The Oppo BDP-93EU is the European version of the BDP-93 released in the US late last year and as such there are minor differences which will be discussed in the main body of the review. Oppo will also be releasing an audiophile upgrade of the BDP-93EU called the BDP-95EU in March. The full length in-depth review follows after the summary and scores.
The BDP-83 was a big improvement on Oppo’s earlier DVD players in terms of build quality and the BDP-93EU is a step up again. The BDP-93EU offers a wonderfully solid chassis with an attractive brushed aluminium front and flush buttons, disc tray and displays that provide a very clean and stylish appearance. There is an on/off button on the left hand side, some basic controls on the right hand side and an eject button next to the disc try itself. The only downside to these flush buttons was that I found the eject button rather hard to locate in my deliberately dark home cinema so I tended to use the backlit remote instead. The disc tray itself operates smoothly and quietly and adds to the feel of a more high end player.
There are two displays, a main one on the left hand side showing the times, chapters and other text and an auxiliary display on the right hand side that shows icons related to audio formats, disc type and other useful information. I found the displays to be quite useful, genuinely informative and easy to read; of course, if you so wish, the displays can be dimmed or even turned off. Finally on the front right of the BDP-93 there is a concealed second USB port, the other one is at the rear.

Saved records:
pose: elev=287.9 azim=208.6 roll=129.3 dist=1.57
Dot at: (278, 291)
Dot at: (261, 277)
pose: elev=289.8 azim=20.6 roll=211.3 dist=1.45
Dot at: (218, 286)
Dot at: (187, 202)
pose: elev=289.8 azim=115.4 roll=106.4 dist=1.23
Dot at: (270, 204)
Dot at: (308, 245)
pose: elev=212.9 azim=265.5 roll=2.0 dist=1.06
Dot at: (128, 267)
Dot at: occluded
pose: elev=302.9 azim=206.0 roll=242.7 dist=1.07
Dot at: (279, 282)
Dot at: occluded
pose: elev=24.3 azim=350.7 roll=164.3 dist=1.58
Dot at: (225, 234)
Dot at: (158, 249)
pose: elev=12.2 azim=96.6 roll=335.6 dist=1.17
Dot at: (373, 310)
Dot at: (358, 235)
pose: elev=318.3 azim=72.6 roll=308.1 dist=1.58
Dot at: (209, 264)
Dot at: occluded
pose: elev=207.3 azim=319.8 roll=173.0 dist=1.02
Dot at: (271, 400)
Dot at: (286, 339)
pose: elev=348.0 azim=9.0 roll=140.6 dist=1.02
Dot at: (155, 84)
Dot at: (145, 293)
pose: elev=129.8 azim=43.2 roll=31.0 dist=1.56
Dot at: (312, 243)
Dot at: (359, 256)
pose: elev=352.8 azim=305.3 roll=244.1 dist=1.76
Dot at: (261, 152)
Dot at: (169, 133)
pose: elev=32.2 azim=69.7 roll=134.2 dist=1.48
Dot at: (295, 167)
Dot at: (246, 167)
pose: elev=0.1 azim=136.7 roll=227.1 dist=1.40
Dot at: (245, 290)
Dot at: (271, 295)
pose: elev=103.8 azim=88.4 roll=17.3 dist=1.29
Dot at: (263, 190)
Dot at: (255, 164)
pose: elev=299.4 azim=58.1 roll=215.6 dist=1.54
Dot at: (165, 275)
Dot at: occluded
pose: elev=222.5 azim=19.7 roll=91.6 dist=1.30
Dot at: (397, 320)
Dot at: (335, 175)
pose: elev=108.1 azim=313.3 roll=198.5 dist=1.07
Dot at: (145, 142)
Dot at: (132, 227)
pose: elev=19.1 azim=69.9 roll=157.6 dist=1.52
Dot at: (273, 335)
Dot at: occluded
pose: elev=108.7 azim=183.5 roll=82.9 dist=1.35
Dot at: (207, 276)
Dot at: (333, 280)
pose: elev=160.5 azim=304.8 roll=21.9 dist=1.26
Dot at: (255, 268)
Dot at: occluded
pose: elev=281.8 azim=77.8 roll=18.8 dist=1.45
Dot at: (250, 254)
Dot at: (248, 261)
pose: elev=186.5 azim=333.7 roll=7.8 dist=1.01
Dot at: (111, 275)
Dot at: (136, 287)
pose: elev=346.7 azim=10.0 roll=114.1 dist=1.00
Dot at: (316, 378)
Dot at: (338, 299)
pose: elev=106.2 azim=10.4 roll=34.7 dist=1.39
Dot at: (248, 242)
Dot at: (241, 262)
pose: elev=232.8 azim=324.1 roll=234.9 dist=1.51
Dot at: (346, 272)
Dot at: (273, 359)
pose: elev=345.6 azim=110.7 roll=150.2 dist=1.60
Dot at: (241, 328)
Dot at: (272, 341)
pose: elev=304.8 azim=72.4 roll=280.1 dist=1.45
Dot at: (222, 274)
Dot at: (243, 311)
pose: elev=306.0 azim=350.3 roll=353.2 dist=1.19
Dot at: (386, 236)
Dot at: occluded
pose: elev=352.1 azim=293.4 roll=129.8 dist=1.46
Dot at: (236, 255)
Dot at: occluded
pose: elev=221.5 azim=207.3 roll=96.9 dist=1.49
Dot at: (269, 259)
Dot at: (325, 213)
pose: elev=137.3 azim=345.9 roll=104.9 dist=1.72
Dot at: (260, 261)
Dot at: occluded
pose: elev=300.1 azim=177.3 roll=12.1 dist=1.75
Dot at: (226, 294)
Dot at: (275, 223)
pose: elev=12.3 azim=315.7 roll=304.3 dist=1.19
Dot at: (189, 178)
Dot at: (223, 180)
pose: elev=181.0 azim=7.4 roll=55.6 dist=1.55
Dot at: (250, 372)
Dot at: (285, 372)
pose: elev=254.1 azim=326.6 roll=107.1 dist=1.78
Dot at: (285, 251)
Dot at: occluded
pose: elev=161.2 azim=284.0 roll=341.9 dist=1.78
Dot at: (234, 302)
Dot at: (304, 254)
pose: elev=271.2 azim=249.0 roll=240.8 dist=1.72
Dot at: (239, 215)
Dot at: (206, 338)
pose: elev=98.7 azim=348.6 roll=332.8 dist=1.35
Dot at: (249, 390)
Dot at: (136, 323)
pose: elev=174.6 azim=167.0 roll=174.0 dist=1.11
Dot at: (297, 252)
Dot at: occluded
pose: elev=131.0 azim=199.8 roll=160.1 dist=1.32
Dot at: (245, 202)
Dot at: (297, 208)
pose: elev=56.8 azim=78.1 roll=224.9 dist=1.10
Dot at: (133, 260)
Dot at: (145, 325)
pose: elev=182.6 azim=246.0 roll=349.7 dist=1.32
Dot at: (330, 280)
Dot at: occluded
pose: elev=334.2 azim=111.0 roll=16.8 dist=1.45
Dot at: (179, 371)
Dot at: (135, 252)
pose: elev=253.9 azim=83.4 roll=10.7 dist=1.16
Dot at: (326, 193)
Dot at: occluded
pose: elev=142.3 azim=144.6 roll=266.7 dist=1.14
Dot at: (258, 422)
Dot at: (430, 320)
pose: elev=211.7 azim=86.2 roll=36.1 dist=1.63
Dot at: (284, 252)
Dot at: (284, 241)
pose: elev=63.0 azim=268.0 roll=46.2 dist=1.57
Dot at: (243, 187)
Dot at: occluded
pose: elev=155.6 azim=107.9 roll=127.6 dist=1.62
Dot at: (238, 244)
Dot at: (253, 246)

▸ Exercise instructions
Please reproduce the Oppo BDP-93EU review above in full, word for word.

▸ Full output
The Oppo BDP-93EU is the European version of the BDP-93 released in the US late last year and as such there are minor differences which will be discussed in the main body of the review. Oppo will also be releasing an audiophile upgrade of the BDP-93EU called the BDP-95EU in March. The full length in-depth review follows after the summary and scores.
The BDP-83 was a big improvement on Oppo’s earlier DVD players in terms of build quality and the BDP-93EU is a step up again. The BDP-93EU offers a wonderfully solid chassis with an attractive brushed aluminium front and flush buttons, disc tray and displays that provide a very clean and stylish appearance. There is an on/off button on the left hand side, some basic controls on the right hand side and an eject button next to the disc try itself. The only downside to these flush buttons was that I found the eject button rather hard to locate in my deliberately dark home cinema so I tended to use the backlit remote instead. The disc tray itself operates smoothly and quietly and adds to the feel of a more high end player.
There are two displays, a main one on the left hand side showing the times, chapters and other text and an auxiliary display on the right hand side that shows icons related to audio formats, disc type and other useful information. I found the displays to be quite useful, genuinely informative and easy to read; of course, if you so wish, the displays can be dimmed or even turned off. Finally on the front right of the BDP-93 there is a concealed second USB port, the other one is at the rear.